For ADHD Awareness Month in October, I posted one fun fact a day on Facebook about what it is like to live with ADHD. And people seemed to dig it? So I thought starting a website to compile those fun facts, and maybe give people a platform to ask questions and share what they have learned, would be a nice idea.
But honestly, the core of it is I just love talking about ADHD. I have it, a lot of my clients have it (I’m a therapist), and I just find it overall interesting – so naturally I’m obsessed with finding out everything possible about ADHD.
Allow me to explain the title. An analogy that many ADHDers seem to connect with involves the concept of all of us being born into these flesh prisons and immediately receiving an Owner’s Manual for this thing called life. We are told that everything we need to know is in this one shockingly thin book, and if we just assemble the random assortment of pieces we’re given according to this book, we will be a Productive Member of Society™.
So we all trudge through this confusing world, clutching our manuals, and people along the way identify these pieces we’ve got for us, so we can read the instructions and put the right nuts with the right bolts and the right gears with the right…other gears? This analogy is running away from me. Anyway, most kids have the right pieces, and they understand most of the directions. They might have to take it apart and reassemble once or twice, but for the most part they get it to work in the end.
But what happens if some of us have totally different pieces that don’t match our caregivers’, friends’, and teachers’ pieces? What if every class in school felt like the teacher going, “Ok everyone, take out your double-ended fiddlestick and attach it to your whatchamacallit. Ok great, now use that resulting contraption to complete lessons 2 through 5.”
And your parents say, “I don’t understand why you’re not using a hoosywhatsit like you’ve been told. It is very simple and I know you are capable of reading instructions. So you are grounded until you can learn how to use your tools to complete your obligations.”
You stare down at your pieces. Some of them have scuff marks from when you tried to get them to fit together, unsuccessfully. One piece you have never seen before in your life. None of your friends have it, you’ve never seen it online or on TV, and it is CERTAINLY not represented via crudely drawn diagram in this Owner’s Manual you have read so many times the pages are soft. And you have looked everywhere for this hoosywhatsit part, but you don’t even know what it’s supposed to look like so you come up empty. People are counting on you to make yourself a functioning machine to get stuff done and help others. And you care! You really want to be a functioning machine! Not just because you want to help the people you love but also because having this machine that doesn’t work quite right is !@#$%^& hard. And the more you try to fix it, the farther behind you get, while other people your age are actually taking their machines full speed ahead.
This is what it is like to have ADHD – and many other neurodiverse conditions. Even when we are doing well and using our machines to the best of our ability, it is because we are constantly aware of how we can make it work, how we can keep up, and how we have changed ourselves to do so. Sometimes we use random pieces of duct tape or superglue, and sometimes it works just fine if we can hold this piece up all.the.time. The most heartbreaking solution some of us use is discarding a few of those weird pieces entirely, even if we like them and they’re cool, and trying to get by without them.
But all of those solutions just don’t quite cut it, do they? Even with four times the effort, you are just barely at the same level as everyone else. Sometimes your machine totally falls apart and you have to start from square one – as a grownass adult!
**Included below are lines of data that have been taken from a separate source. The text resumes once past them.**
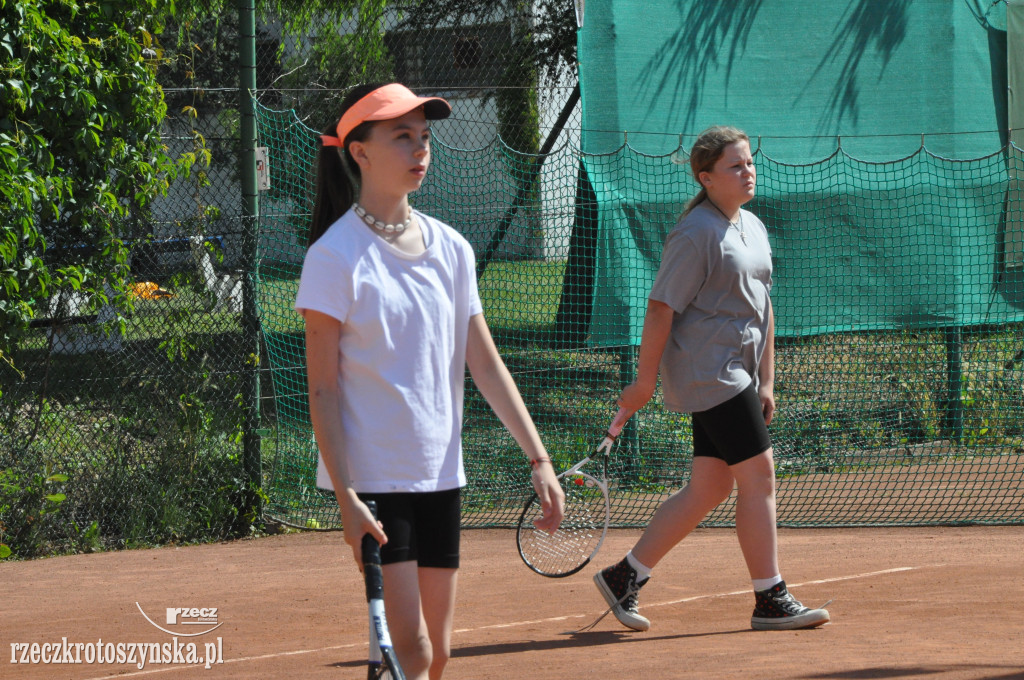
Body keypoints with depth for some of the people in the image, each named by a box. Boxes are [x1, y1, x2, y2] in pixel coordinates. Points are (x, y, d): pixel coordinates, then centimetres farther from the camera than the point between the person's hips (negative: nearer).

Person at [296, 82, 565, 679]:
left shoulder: (450, 248, 7)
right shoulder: (337, 256, -11)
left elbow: (485, 365, 11)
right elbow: (323, 390, -11)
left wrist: (539, 458, 4)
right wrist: (346, 497, -18)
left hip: (440, 474, 6)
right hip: (372, 479, -6)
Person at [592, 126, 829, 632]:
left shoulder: (754, 228, 15)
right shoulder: (696, 234, -13)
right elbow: (661, 309, -14)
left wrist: (766, 381, 16)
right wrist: (644, 382, -13)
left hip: (735, 377, 9)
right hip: (707, 374, -9)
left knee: (709, 488, 9)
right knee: (758, 477, -9)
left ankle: (624, 576, 15)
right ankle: (770, 600, -3)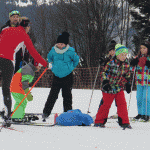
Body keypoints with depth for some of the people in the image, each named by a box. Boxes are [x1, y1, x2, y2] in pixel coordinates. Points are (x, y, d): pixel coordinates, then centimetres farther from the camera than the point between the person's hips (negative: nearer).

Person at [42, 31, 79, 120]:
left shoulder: (70, 51, -10)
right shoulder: (53, 50, -3)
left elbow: (76, 59, 7)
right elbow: (49, 57, 20)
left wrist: (71, 67, 8)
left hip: (67, 76, -1)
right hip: (57, 76, 1)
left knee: (67, 96, 5)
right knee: (53, 95, -4)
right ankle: (46, 113, -2)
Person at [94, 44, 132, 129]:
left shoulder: (126, 64, 3)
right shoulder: (112, 63, -14)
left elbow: (127, 75, 17)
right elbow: (105, 73, -12)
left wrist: (128, 84, 15)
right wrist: (105, 83, -21)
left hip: (119, 88, 5)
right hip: (109, 88, -5)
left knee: (122, 104, -3)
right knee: (106, 104, 0)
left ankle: (124, 122, 5)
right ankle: (99, 121, 12)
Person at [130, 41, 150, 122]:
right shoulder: (138, 57, 12)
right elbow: (132, 69, 18)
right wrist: (133, 64, -2)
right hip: (139, 82, 5)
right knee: (139, 98, 8)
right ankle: (140, 113, 19)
Here’s the thing: All that bending and twisting and taping and throwing away is still trying to follow this manual, the one we got at birth, the one authority figures hold up with pride and say “I followed this to the T and that’s why I am Successful™! Just study this manual and you can be too!”
What if we ditched that useless manual? What if we instead look at these pieces we have been carrying our whole lives, rusty and stuffed in the closet, and started to just put them together using our intuition, some trial and error, and noticing how others use these parts? What if we stopped trying to build a car and instead started building a boat?
What if we wrote our own User’s Manual?
ADHD, especially for those of us diagnosed as adults, comes with the heavy weight of living much of your life believing you are broken and wrong. It is really difficult to shed that weight and rediscover those parts we hid under our beds as kids because we thought they were mistakes. But it’s possible. We don’t have to snip and tape ourselves to fit inside the world. Let’s start expanding our world to fit us.
That’s what I hope this blog will become; The User’s Guide for Our Magnificent ADHD Brain: collected, written, and edited by all of us.
Okay ADHDers and those that love us: let’s roll.
What has worked for you?
What hasn’t?
What questions do you have?
What do you wish others knew about ADHD?